» Actions to take
- 1) Which transformation tools does the passage on data integration name?
- 2) Resume the passage on data integration, picking up after its final sentence.

» Document passage

+ + +

Data has always been at the heart of a modern enterprise. For Decades most of the efforts have focused on bringing or joining the data from various Enterprise applications like Enterprise Resource Planning (ERP), Customer Resource Management (CRM), Point of Sale (POS) etc. for analysis.
Data Integration is the process of combining data from different sources to provide a unified view of data with valuable information and meaningful Insights. Movement of data into Data warehouse can be achieved using the concept of ETL/ELT. Extract, Transform and Load is a general procedure used to move the data from source database to target database. As we all know the series of functions involved in data integration are as follows.
Extract – Desired Data is extracted from Homogeneous or Heterogeneous Data sets
Transform – Data is transformed/Modified to desired format for storage
Load – Migration of data to target database or Data Marts or Data Warehouse
The Integration of data using ETL (Extract, Transform and Load) occurs by (Initially loading the data into staging layer from different source systems, transformation logics are applied at staging server and then transferred to data warehouse. The staged data needs to be maintained on-time to remove unnecessary data from system) converging data from different source systems using transformation tools like SAP BODS, Alteryx, Informatica etc., providing the unified data for reporting purposes, whereas in ELT(Extract, Load and Transform) the data from different source systems are loaded into a single system and transformation logics are applied inside the same. With ELT approach, integrating data at a single place gives the assurance of accuracy and consistency of data over its entire lifecycle.

+ + +

Stored data:
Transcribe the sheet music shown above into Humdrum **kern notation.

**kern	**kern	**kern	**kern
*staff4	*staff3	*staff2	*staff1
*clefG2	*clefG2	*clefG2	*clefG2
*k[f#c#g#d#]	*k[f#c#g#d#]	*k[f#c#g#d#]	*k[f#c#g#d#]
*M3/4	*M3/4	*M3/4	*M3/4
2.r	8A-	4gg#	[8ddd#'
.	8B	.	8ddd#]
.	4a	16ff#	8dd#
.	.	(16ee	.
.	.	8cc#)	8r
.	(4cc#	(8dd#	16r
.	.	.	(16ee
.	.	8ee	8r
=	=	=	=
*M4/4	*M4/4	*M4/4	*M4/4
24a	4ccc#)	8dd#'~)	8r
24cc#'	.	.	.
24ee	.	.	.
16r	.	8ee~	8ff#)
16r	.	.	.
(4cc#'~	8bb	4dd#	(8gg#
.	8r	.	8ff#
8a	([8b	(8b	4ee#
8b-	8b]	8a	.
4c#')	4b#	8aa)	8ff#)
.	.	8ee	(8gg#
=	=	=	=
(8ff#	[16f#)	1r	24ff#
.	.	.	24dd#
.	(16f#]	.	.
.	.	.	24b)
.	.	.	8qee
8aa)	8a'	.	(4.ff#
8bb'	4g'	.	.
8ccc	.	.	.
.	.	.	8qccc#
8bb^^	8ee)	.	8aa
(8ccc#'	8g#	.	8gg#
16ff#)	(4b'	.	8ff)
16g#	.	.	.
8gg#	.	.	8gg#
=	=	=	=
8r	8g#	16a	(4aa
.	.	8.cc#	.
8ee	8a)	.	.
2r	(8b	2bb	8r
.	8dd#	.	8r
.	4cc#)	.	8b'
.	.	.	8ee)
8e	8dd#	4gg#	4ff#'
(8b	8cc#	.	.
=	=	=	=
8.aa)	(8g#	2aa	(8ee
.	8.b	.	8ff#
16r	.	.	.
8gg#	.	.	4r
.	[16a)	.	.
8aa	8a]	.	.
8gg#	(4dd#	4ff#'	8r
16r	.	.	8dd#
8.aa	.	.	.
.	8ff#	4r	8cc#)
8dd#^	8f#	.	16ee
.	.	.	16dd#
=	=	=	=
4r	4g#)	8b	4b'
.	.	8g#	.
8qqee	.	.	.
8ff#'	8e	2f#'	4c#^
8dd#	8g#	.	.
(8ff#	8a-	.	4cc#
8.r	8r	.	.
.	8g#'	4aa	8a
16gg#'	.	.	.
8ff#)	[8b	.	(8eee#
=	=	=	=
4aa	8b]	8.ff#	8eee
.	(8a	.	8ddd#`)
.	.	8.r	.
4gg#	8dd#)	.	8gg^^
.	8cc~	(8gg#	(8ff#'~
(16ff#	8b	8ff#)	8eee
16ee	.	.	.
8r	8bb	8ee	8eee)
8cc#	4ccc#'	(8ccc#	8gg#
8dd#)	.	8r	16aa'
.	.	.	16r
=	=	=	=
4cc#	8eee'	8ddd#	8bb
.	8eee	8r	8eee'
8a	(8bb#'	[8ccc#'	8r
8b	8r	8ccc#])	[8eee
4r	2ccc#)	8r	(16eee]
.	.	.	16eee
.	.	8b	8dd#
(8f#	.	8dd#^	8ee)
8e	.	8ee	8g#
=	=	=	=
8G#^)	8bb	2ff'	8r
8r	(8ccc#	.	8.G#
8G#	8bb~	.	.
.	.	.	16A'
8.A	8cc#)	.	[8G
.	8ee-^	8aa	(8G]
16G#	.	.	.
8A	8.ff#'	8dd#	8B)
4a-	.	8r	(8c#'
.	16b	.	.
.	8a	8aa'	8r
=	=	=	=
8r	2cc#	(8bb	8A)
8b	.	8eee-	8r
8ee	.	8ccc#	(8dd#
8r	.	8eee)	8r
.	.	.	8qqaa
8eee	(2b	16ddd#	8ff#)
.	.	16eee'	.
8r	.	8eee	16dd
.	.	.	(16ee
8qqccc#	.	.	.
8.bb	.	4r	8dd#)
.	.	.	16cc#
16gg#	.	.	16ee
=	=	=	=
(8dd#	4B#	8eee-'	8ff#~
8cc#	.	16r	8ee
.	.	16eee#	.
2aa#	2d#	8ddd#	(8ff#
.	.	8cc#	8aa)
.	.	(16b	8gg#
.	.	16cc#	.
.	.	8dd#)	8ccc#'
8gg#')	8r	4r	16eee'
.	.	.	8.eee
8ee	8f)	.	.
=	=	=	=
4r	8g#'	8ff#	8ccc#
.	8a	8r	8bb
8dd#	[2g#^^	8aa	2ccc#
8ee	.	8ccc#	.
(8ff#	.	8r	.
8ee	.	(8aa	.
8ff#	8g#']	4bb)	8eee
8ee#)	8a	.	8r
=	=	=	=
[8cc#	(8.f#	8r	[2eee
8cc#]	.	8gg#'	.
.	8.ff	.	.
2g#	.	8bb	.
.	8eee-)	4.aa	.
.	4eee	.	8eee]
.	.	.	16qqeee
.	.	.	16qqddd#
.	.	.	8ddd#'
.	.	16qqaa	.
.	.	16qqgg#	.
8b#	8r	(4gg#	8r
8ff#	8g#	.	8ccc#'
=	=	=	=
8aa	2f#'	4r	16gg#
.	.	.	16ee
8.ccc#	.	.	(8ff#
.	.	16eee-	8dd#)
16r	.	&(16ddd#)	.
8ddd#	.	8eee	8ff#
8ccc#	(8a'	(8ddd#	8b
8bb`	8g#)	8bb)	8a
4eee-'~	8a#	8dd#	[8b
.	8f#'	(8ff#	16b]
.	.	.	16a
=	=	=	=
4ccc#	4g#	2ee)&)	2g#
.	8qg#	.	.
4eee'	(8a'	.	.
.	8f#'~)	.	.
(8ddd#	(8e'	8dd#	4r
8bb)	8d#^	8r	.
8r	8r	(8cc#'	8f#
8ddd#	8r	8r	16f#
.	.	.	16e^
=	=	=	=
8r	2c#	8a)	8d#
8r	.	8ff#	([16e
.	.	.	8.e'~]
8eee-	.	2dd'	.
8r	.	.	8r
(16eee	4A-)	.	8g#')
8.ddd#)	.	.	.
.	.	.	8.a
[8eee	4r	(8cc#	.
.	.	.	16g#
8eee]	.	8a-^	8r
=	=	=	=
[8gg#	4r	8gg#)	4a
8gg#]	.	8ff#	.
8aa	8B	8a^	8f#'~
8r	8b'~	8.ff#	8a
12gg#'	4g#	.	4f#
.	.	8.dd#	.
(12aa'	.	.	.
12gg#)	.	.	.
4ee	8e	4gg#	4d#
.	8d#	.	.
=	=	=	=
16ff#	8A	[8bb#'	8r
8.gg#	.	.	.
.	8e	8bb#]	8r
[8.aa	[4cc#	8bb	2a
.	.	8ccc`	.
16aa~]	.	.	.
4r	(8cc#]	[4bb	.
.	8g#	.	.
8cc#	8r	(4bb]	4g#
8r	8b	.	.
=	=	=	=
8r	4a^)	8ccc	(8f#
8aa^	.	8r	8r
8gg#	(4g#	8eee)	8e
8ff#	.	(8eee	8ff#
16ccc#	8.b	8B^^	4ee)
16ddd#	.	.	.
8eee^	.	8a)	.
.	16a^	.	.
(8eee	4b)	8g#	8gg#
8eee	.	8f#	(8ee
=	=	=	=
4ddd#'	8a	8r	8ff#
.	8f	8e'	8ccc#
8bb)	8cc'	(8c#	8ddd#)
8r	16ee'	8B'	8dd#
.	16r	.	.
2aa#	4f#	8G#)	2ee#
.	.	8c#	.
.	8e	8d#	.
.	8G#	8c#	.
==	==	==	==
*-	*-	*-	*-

+ + +

» Answers by item
- 1) SAP BODS, Alteryx, Informatica

- 2)
What is Snowflake and how data integration works?
Earlier days in Warehousing the database costs are much higher, even though the cost of storage sector went down over the years there wasn’t much change in the design structure making it dependable on the external tools. With introduction of Cloud Data warehouse, separating storage and computation layers offering scalable storage sector with lesser costs, the data from different source systems can be stored at a single place providing more accuracy than the traditional ones. Also, the maintenance and operations costs are reduced drastically by dynamic pricing strategies.
Snowflake is a SaaS(Software as a Service) offering that provides an analytic Data Warehouse, hosted on cloud platforms such as Amazon Web Services(AWS) or Microsoft Azure. The storage resources in Snowflake can be scaled independent of the computing resources and hence data loading and unloading can be done without worrying about running queries and workloads.
Though Data Integration (Preparation of Data, Migration or Movement of data) in Snowflake (Image as shown below) can be handled using both ETL and ELT processes, ELT is preferred approach within Snowflake Architecture.
Architecture in Snowflake
Data Ingestion/transformation in Snowflake can be done using external third-party tools like Alooma, Stitch etc. To learn more about how to load data via data ingestion tools, Snowflake provides partner account which offers free trial. As of June 2019, the partner and non-partner accounts supported by Snowflake are as below.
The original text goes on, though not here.